1. Pourriez-nous vous relater comment vous avez vécu les révolutions tunisiennes et comment vous avez relayé l’évènement sur votre blog Tunisian Girl et les réseaux sociaux ? Quels étaient vos objectifs initiaux en alertant l’opinion publique ?
Quand j’ai appris que Mohamed Bouazizi s’est immolé par le feu, j’ai été très choquée et j’ai commencé à chercher l’information concernant ce qui s’est passé en contactant mon réseau d’amis virtuels ainsi qu’à travers des avocats ( des amis) et je la partageais sur Facebook et Twitter .Deux jours après l’horrible accident j’ai écrit un premier billet sur mon blog intitulé Sidi Bouzid brûle. Puis j’ai commencé à participer aux manifestations organisées à Tunis ( la capitale en soutien aux habitants de Sidi Bouzid) , je prenais des photos et des vidéos que je mettais en ligne et je passais en direct sur différentes chaînes télé de news internationales pour reporter ce qui se passait avant de décider de partir sur place début janvier. Et c’est là que j’ai pris des photos de manifestations et de martyrs . Mon objectif c’est celui que j’ai toujours eu sous le régime de Ben Ali bien avant le début des événements : montrer la réalité des choses en brisant un blackout médiatique imposé par le régime à travers le monopole sur les médias et la censure. Et puis je voulais donner une voix à ceux qui n’en avaient pas. Je savais depuis des années que les choses allaient très mal en Tunisie et je rêvais d’un changement… Quand tout a commencé j’ai agis spontanément .. Je bloguais depuis des années, je participais à des campagnes en ligne depuis des années…
2. Comment jugez-vous l’asymétrie d’usage d’Internet entre les élites et la jeune population ? En quoi Internet fait-il peur aux dirigeants dans les pays dictatoriaux ?

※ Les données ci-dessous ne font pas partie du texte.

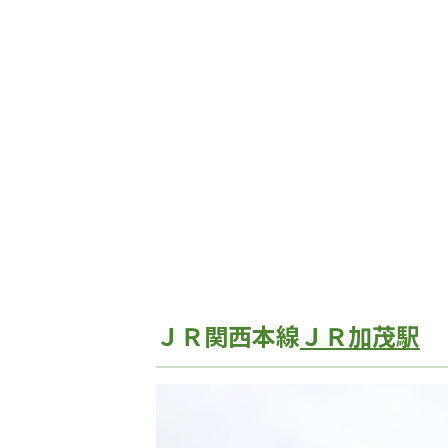
ＪＲ関西本線
ＪＲ加茂駅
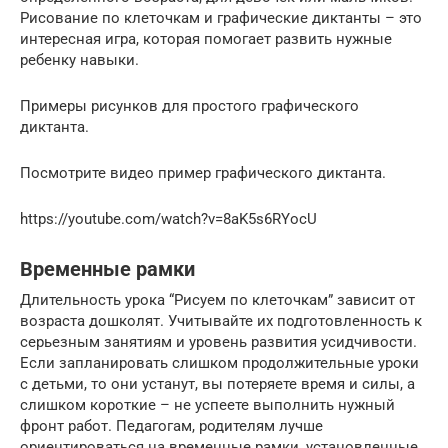
Рисование по клеточкам и графические диктанты – это
интересная игра, которая помогает развить нужные
ребенку навыки.
Примеры рисунков для простого графического
диктанта.
Посмотрите видео пример графического диктанта.
https://youtube.com/watch?v=8aK5s6RYocU
Временные рамки
Длительность урока “Рисуем по клеточкам” зависит от
возраста дошколят. Учитывайте их подготовленность к
серьезным занятиям и уровень развития усидчивости.
Если запланировать слишком продолжительные уроки
с детьми, то они устанут, вы потеряете время и силы, а
слишком короткие – не успеете выполнить нужный
фронт работ. Педагогам, родителям лучше
ориентироваться на временные рамки, установленные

Avant les événements rares étaient les jeunes qui utilisaient Internet pour l’activisme. Je voyais des jeunes chater, partager des vidéos de sports , musiques, gags et loisirs. D’ailleurs les profils Facebook et Twitter des rares jeunes qui osaient critiquer le régime tunisien étaient censurés. Mais pendant les événements tout le monde s’est mis à l’activisme. Après le départ de Ben Ali, certains partis politiques qui ont saisi l’importance et la force d’Internet (surtout les partis au pouvoir) ont recruté des jeunes qui travaillent sur les réseaux sociaux pour discréditer les cyber-activistes qui continuent à critiquer la situation, les dissidents , les opposants politiques etc. De nos jours tout le monde se définit comme blogueur même s’il n’a pas de blog et même s’il n’arrive pas à écrire une phrase correcte et même si tout ce qu’il fait c’est de propager des rumeurs en utilisant des photos manipulées en utilisant Photoshop…. Facebook devient répugnant avec tous les mensonges et les rumeurs qu’on y trouve.

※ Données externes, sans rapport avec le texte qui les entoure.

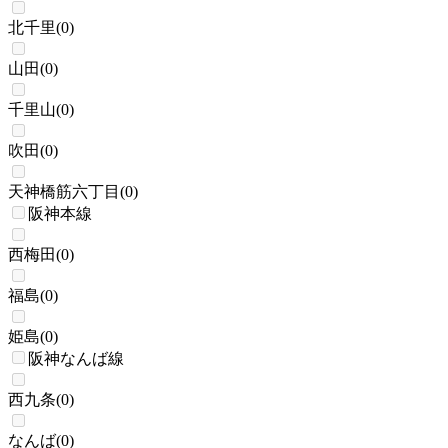
北千里
(
0
)
山田
(
0
)
千里山
(
0
)
吹田
(
0
)
天神橋筋六丁目
(
0
)
阪神本線
西梅田
(
0
)
福島
(
0
)
姫島
(
0
)
阪神なんば線
西九条
(
0
)
なんば
(
0
)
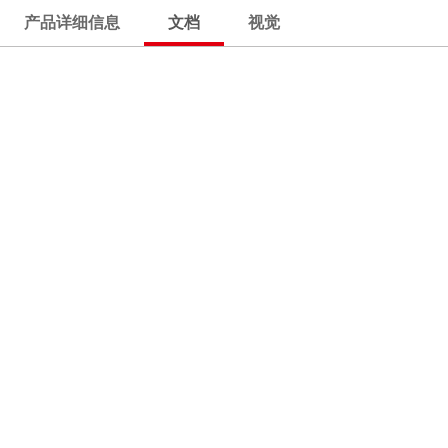
产品详细信息
文档
视觉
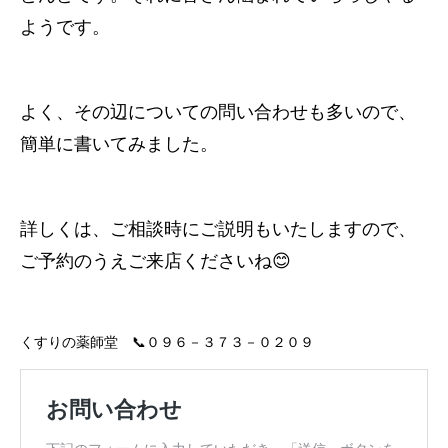
ようです。
よく、その辺についての問い合わせも多いので、
簡単に書いてみました。
詳しくは、ご相談時にご説明もいたしますので、
ご予約のうえご来店くださいね😊
くすりの薬師堂 📞０９６－３７３－０２０９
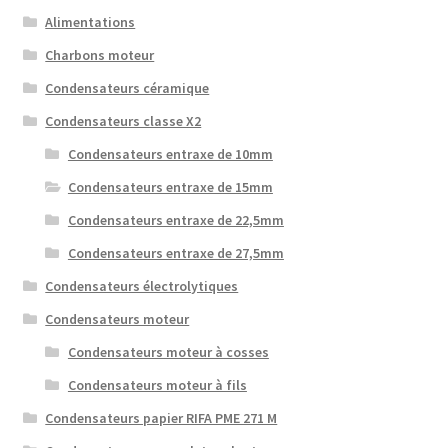
Alimentations
Charbons moteur
Condensateurs céramique
Condensateurs classe X2
Condensateurs entraxe de 10mm
Condensateurs entraxe de 15mm
Condensateurs entraxe de 22,5mm
Condensateurs entraxe de 27,5mm
Condensateurs électrolytiques
Condensateurs moteur
Condensateurs moteur à cosses
Condensateurs moteur à fils
Condensateurs papier RIFA PME 271 M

3. Enfin, pourriez-vous nous présenter votre livre Blogueuse pour un printemps arabe ?
C’est le fruit d’une rencontre avec Stéphane Hessel. Ses éditeurs(Indigène) m’ont contactée pour me demander si je voulais écrire un petit ouvrage dans la même collection (ceux qui marchent contre le vent) où Stéphane Hessel a publié Indignez-vous et je n ‘ai pas hésité à le faire. Le livre relate ma petite expérience de cyber-activiste et blogueuse en Tunisie. C’est un petit résumé d’une petite expérience qui n’en est qu’à ses débuts. Ce livre ou opuscule n’est qu’un début pour moi, j’ai toujours rêver d’écrire des livres.
5 décembre 2012
Lina Ben Mhenni est Blogueuse depuis 2007 et a écrit un petit livre Tunisian Girl : Blogueuse pour un Printemps arabe. Elle a été nominée pour le Prix Nobel de la Paix en 2011 et a reçu différents prix en Europe dont le Prix de Rome pour la Paix et l’action Humanitaire, le Prix Premio Minerva, le Prix Sean Mac Bride pour la Paix.